2. Although not directly correlated with PID, I would like to draw your attention on an interesting paper published on NEJM describing a new gene involved in the pathogenesis of polyarteritis nodosa. Exome sequencing in patients from multiply affected families of Georgian and German ancestry has lead to the identification of CECR1 encoding adenosine deaminase 2 (ADA2), the major extracellular adenosine deaminase and an adenosine deaminase growth factor. In humans, adenosine is degraded to inosine and deoxyadenosine to deoxyinosine is catalyzed by intracellular ADA1 and extracellular ADA2.

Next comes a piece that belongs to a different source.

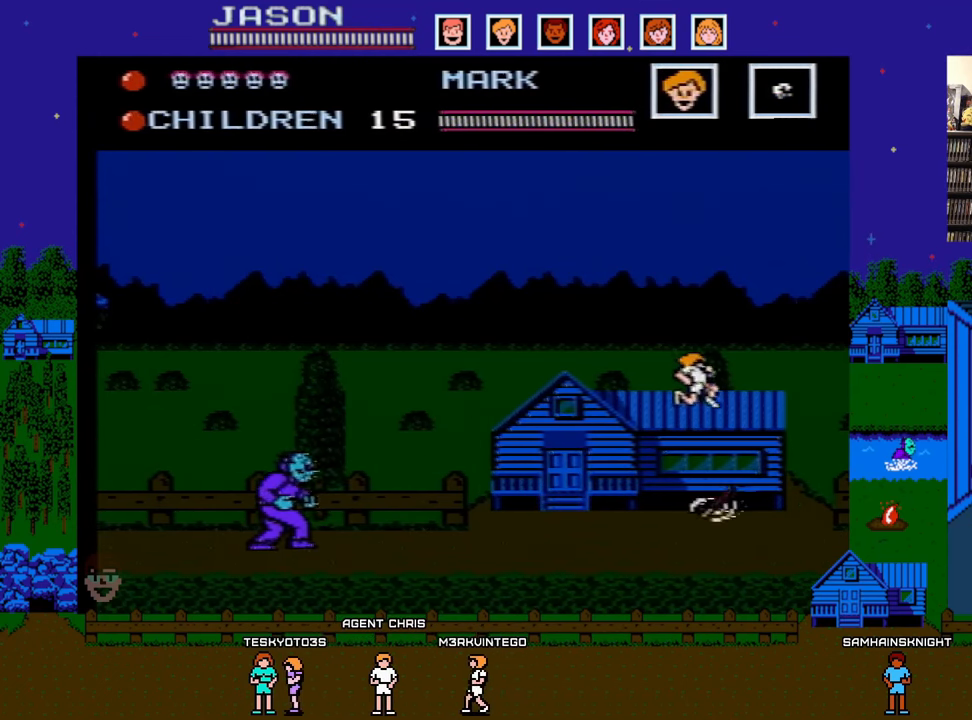
{"buttons": ["B"], "events": [[317, "DPAD_RIGHT", "up"], [333, "DPAD_DOWN", "down"], [350, "DPAD_DOWN", "up"], [350, "DPAD_LEFT", "down"], [433, "B", "down"], [483, "DPAD_LEFT", "up"]]}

Of note, while ADA1 mutations lead to the well-known severe combined immunodeficiency (ADA SCID), mutations in ADA 2 gene causes vasculitis with no gross immune deficiency. Patients show a spectrum of clinical manifestations ranging from severe or fatal vasculitis, strokes or limited cutaneous manifestations. This paper is important since it highlights the complexity of the role of adenosine in the inflammatory response.
(Elkan P et al. Mutant Adenosine Deaminase 2 in a Polyarteritis Nodosa Vasculopathy. N.Engl J Med, 2014 Feb 19)
3. In childhood, acute lymphoblastic leukemia (ALL) is characterized by ETV6-RNUX1 fusion gene. Peter Campbell and Mel Greaves show that RAG-mediated recombination is the driving mechanism in the progression of B-ALL, thus acting as the main actors of secondary events associated with leukemic transformation. They performed genome and exome sequencing in 51 and 56 ETV6-RUNX1 positive cases. To determine the prevalence of off-target RAG activity, they resolved structural variations and identified Recombination signal sequences (RSS) in 12% of the structural variations, 40% of breakpoints contained RSS. Most of them were located in active promoter and enhancer regions. Interestingly, these RAG-mediated rearrangements are repetitive in space and time.
Overall, these data indicate RAG-mediated recombination as a novel mutation process driving leukemia progression and are instrumental for the design of novel vectors expressing RAG genes in gene therapy setting.
(Papaemmanuil E et al. RAG-mediated recombination is the predominant driver of oncogenic rearrangement in ETV6-RUNX1 acute lymphoblastic leukemia. Nat Genet. 46:116-25, 2014.)